Here's a couple of graphs showing performance on a fairly low spec
machine. The first is without, the second with. X axis is database
size, Y axis is documents added per second:
http://www.survex.com/~olly/dangerous.png
These graphs don't show off the gain especially well, but they're what
I have to hand. Notice how the second graph only drops away from 20
docs/sec at around 800,000 documents while the first drops below at
around 350,000.
Building with this patch also usually results in smaller databases
because blocks aren't cycled by the versioning. Running quartzcompact
on the results with and without this patch would produce a very similar
size database, but using it means you'll need less disk space to
actually build in - helpful if you're reindexing to replace an existing
database which you need to keep around while the replacement is
building.
Anyway, try it out on your own datasets and let me know how it does.

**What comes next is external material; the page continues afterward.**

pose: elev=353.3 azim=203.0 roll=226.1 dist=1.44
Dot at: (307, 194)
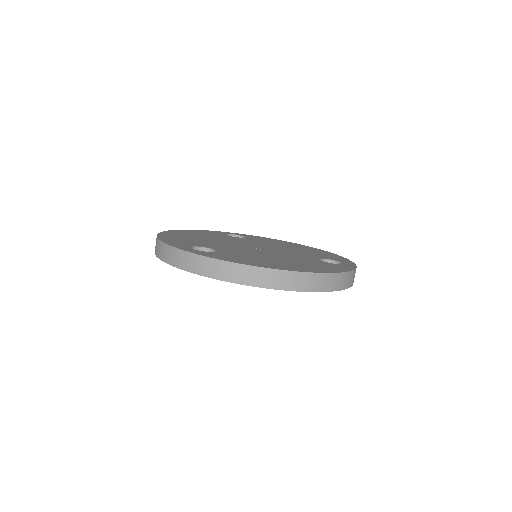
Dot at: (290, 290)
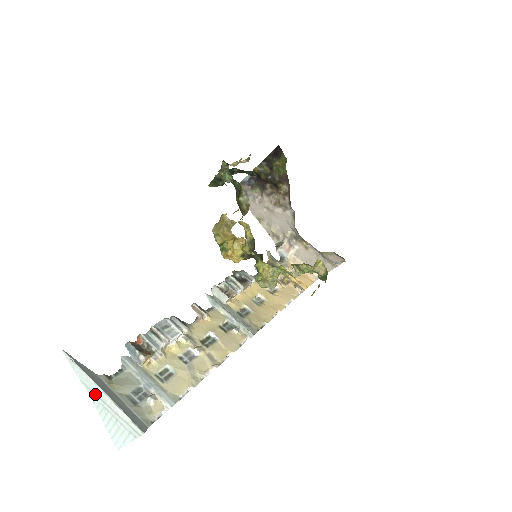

It's likely to get folded into a future release, but it needs hooking
into the API (probably as a flag passed when opening a database).
Cheers,
Olly
-------------- next part --------------
--- backends/quartz/btree.cc.orig Mon Jun 21 04:37:11 2004
+++ backends/quartz/btree.cc Mon Jun 28 14:43:36 2004
@@ -23,7 +23,7 @@
*/
#include <config.h>
-
+#define DANGEROUS
#ifdef HAVE_GLIBC
#if !defined _XOPEN_SOURCE
// Need this to get pread and pwrite with GNU libc
@@ -448,6 +448,7 @@
* the block number of another block in the B-tree structure.
*/
+#ifndef DANGEROUS
static void set_block_given_by(byte * p, int c, uint4 n)
{
c = GETD(p, c); /* c is an offset to an item */
@@ -455,6 +456,7 @@
/* c is an offset to a block number */
set_int4(p, c, n);
}
+#endif
/** block_given_by(p, c) finds the item at block address p, directory offset c,
* and returns its tag value as an integer.
@@ -494,6 +496,9 @@
{
DEBUGCALL(DB, void, "Btree::alter", "");
Assert(writable);
+#ifdef DANGEROUS
+ C[0].rewrite = true;
+#else
int j = 0;
byte * p = C[j].p;
while (true) {
@@ -512,6 +517,7 @@
p = C[j].p;
set_block_given_by(p, C[j].c, n);
}
+#endif
}
/** compare_keys(k1, k2) compares two keys pointed to by k1 and k2.